Instability of coherent whistlers propagating along field lines in the magnetosphere

We report on analytic and simulation studies of nonlinear instability triggered by a whistler propagating along a geomagnetic field line. For simplicity of interpretation, the electron distribution is taken to be the highly unstable ring distribution f(\textbf{v})=$\delta $(v$_{\vert \vert }-$v$_{\vert \vert 0})\delta $(v$_{\bot }-$v$_{\bot 0})$. The variation (quadratic near the equator) of the geomagnetic field B(z) along a field line is important, even though $\lambda \quad \sim $ 1 km while the field gradient scale $\sim $1000 km. The instability is triggered by an initial wave pulse of finite duration $\tau _{p}$; the value of $\tau _{p}$ also plays an important role.

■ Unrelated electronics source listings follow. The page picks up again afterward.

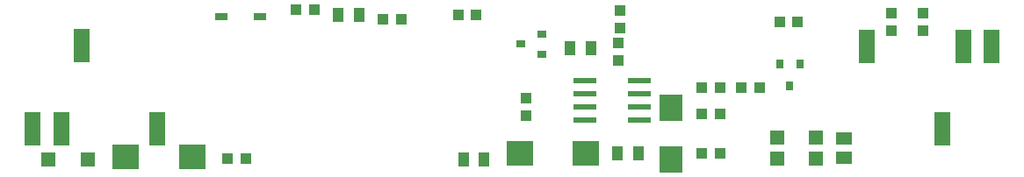
<source format=gtp>
G75*
%MOIN*%
%OFA0B0*%
%FSLAX25Y25*%
%IPPOS*%
%LPD*%
%AMOC8*
5,1,8,0,0,1.08239X$1,22.5*
%
%ADD10R,0.08661X0.10236*%
%ADD11R,0.04331X0.05512*%
%ADD12R,0.10236X0.09449*%
%ADD13R,0.05512X0.05512*%
%ADD14R,0.04724X0.02756*%
%ADD15R,0.08661X0.02362*%
%ADD16R,0.03543X0.03150*%
%ADD17R,0.03150X0.03543*%
%ADD18R,0.03937X0.04331*%
%ADD19R,0.05906X0.05118*%
%ADD20R,0.04331X0.03937*%
%ADD21R,0.06000X0.12500*%
D10*
X0255508Y0013957D03*
X0255508Y0033643D03*
D11*
X0242945Y0016300D03*
X0235071Y0016300D03*
X0184445Y0013800D03*
X0176571Y0013800D03*
X0217071Y0056300D03*
X0224945Y0056300D03*
X0136945Y0068800D03*
X0129071Y0068800D03*
D12*
X0197909Y0016300D03*
X0223106Y0016300D03*
X0073606Y0014800D03*
X0048409Y0014800D03*
D13*
X0019028Y0013800D03*
X0033988Y0013800D03*
X0295528Y0014300D03*
X0310488Y0014300D03*
X0310488Y0022300D03*
X0295528Y0022300D03*
D14*
X0099291Y0068300D03*
X0084724Y0068300D03*
D15*
X0222772Y0043800D03*
X0243244Y0043800D03*
X0243244Y0038800D03*
X0222772Y0038800D03*
X0222772Y0033800D03*
X0243244Y0033800D03*
X0243244Y0028800D03*
X0222772Y0028800D03*
D16*
X0206445Y0054060D03*
X0198177Y0057800D03*
X0206445Y0061540D03*
D17*
X0296768Y0050237D03*
X0304248Y0050237D03*
X0300508Y0041969D03*
D18*
X0288854Y0041300D03*
X0282161Y0041300D03*
X0273854Y0041300D03*
X0267161Y0041300D03*
X0267161Y0031300D03*
X0273854Y0031300D03*
X0273854Y0016300D03*
X0267161Y0016300D03*
X0093854Y0014300D03*
X0087161Y0014300D03*
X0296661Y0066300D03*
X0303354Y0066300D03*
X0181354Y0068800D03*
X0174661Y0068800D03*
X0152854Y0067300D03*
X0146161Y0067300D03*
X0119854Y0070800D03*
X0113161Y0070800D03*
D19*
X0321008Y0022040D03*
X0321008Y0014560D03*
D20*
X0200508Y0030454D03*
X0200508Y0037146D03*
X0235508Y0051454D03*
X0235508Y0058146D03*
X0236008Y0063954D03*
X0236008Y0070646D03*
X0339008Y0069646D03*
X0351008Y0069646D03*
X0351008Y0062954D03*
X0339008Y0062954D03*
D21*
X0329610Y0057050D03*
X0366177Y0057050D03*
X0377099Y0057050D03*
X0358366Y0025440D03*
X0060421Y0025550D03*
X0023854Y0025550D03*
X0012932Y0025550D03*
X0031665Y0057160D03*
M02*

</source>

Instability occurs initially at the resonant points where $\omega -$kv$_{\vert \vert }-\Omega $=0, but is carried backwards in the pulse by the stream of resonant electrons. The fresh flow of unperturbed electrons into the pulse plays an important role, and in the non-uniform B(z), phase-trapped electrons can continue to drive the nonlinear stage of the instability, which is characterized by both growth and strong spatio-temporal variations of the wave frequency.